The celebrated Athenian “bad boy,” Socrates (c. 470 BCE – 399 BCE), famously said, “I know that I know nothing”; but then it turned out that he did know something after all, though only as a kind of myth (but what kind of knowledge is a myth?), and he distinguished four kinds of madness, the last of which is love:

“And we made four divisions of divine madness corresponding to four gods: to Apollo we ascribed prophetic inspiration, to Dionysus mystic madness, to the Muses poetic afflatus; while to Aphrodite and Eros we gave the fourth, love-madness, declaring it to be the best” (Phaedrus: 265).

The Symposium, a drunken party with Socrates and friends, as told by Plato, painting by Anselm Feuerbach

Due to a sin of pride, the gods punished these spherical humans by dividing them into two—which results in the present predicament of separate male and female human beings, as we know them today. The two halves are incomplete; and each wants to be reunited—and completed—by the other half. 

We speculate that the division into male and female is not the only division. The separation of desire and affection is also a source of struggle, but about that Aristophanes has nothing to say. 

The novelist Stendhal (1743–1842) said that beauty is the promise of happiness, but he got the idea from Aristophanes. Beauty is the promise of happiness experienced as the felt attraction between the two halves of the original spherical creatures. Thus, fast forward to the current predicament of humanity (and Match.com) with the two parts running around trying to hook up like crazed weasels, or, at least, attempting to get a date with that “special someone.”

In summary, the old love is a kind of madness; it makes a person blind, and causes somatic distress. So far the old love is indistinguishable from tertiary syphilis!

(Collection entries)
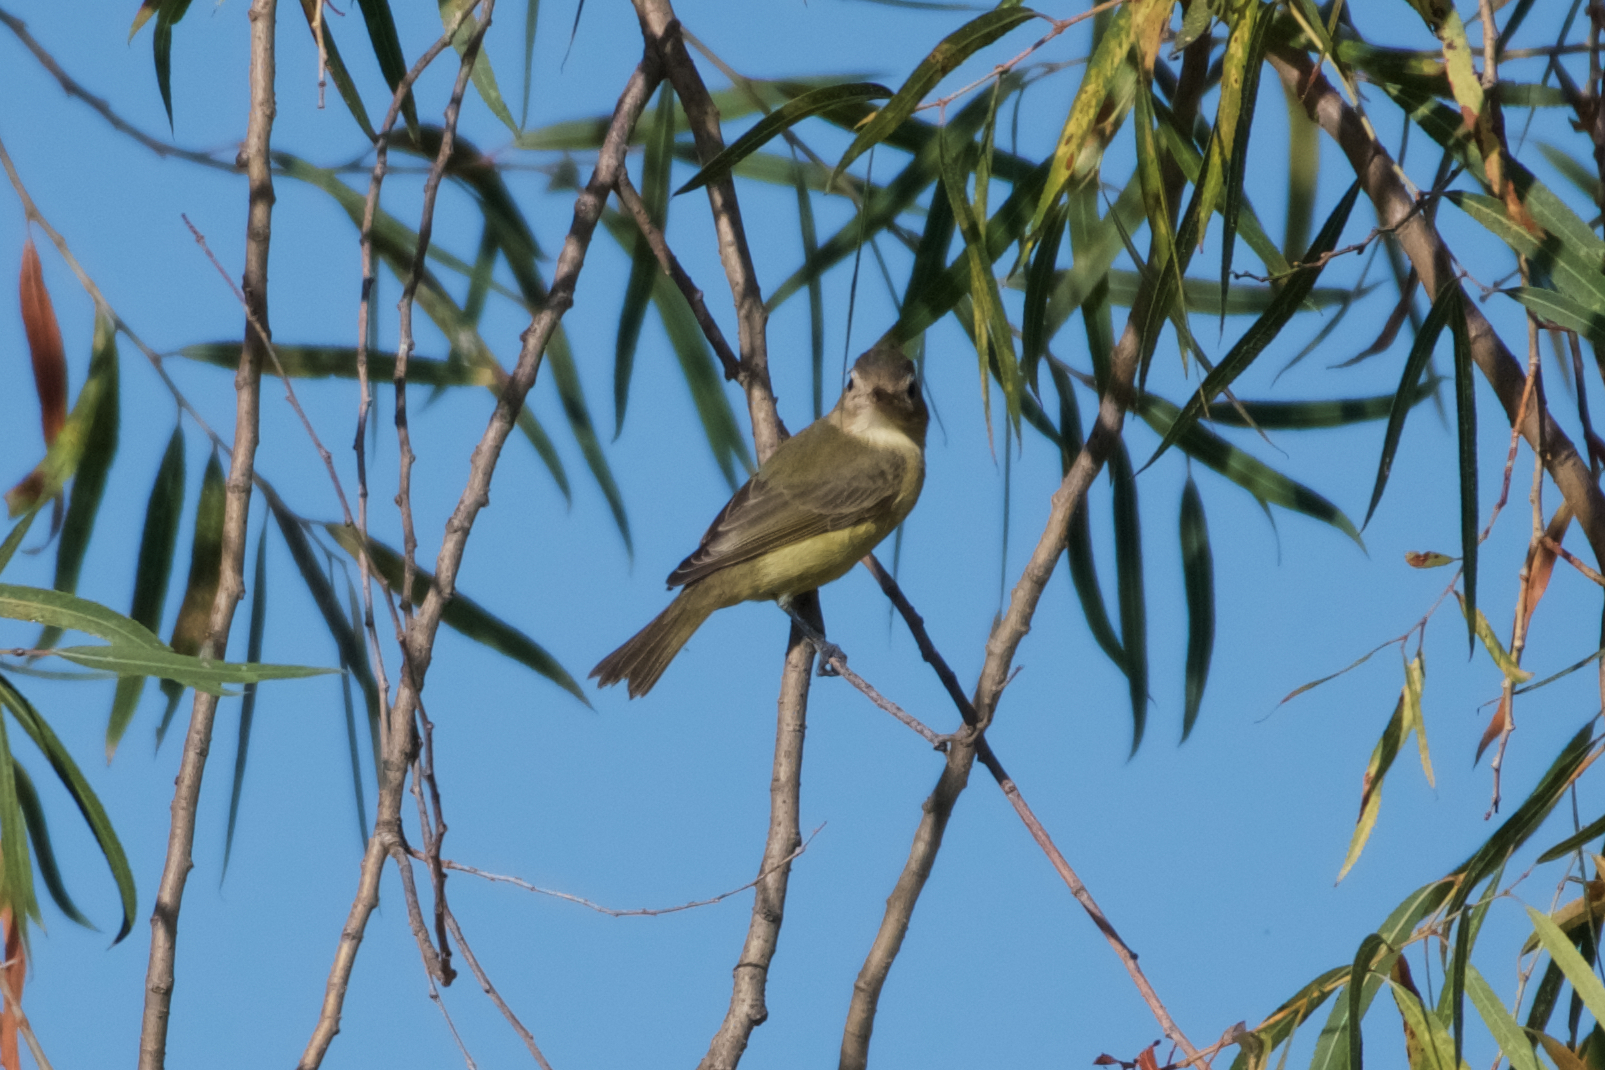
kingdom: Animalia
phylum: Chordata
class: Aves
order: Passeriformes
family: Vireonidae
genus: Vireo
...
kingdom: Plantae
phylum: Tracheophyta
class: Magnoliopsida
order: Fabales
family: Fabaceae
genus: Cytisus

▶ **Required actions**
a) In the passage on love as madness, which gods receive the fourth kind of divine madness?
b) Write the next part of the passage on love as madness, starting after its final sentence.
These records have no connection to the text about love as madness.

▶ **Answers in order**
a) Aphrodite and Eros.

b)
Let us be clear that no one is proposing an either/or choice between love and empathy. These two phenomena have existed and coexisted together since the beginning and will continue to do so. Granted that in the English language the history of the distinction “empathy” was covered by diverse meanings of the word “sympathy,” but, in any case, it goes way back.

My proposal is that love contains an empathic core in its stimulating and exciting aspects and that which is the “love sickness” part is due, well, to the struggle to unite affection and desire. In particular, that which is the “love sickness” is due to a breakdown in empathy. 

The goal in love is to erase, at least temporarily, the boundary between the self and other. Merger of both mind and body with the other mind and body is the result. In contrast to love, empathy navigates or transgresses the boundary between self and other such that the integrity of the self and other are maintained. One has a vicarious experience of the other—but the difference and integrity of the self and other are maintained. So love emerges as a breakdown in empathy—from the perspective of too much or too little engagement with the other. It is love versusempathy. Yet in love, empathy lives.

In the examples of Annie and Crash Davis, the love-madness described by Socrates, the connection between Aristophanes’ spherical halves, the attraction, is a kind of magnetism—animal magnetism, to be precise.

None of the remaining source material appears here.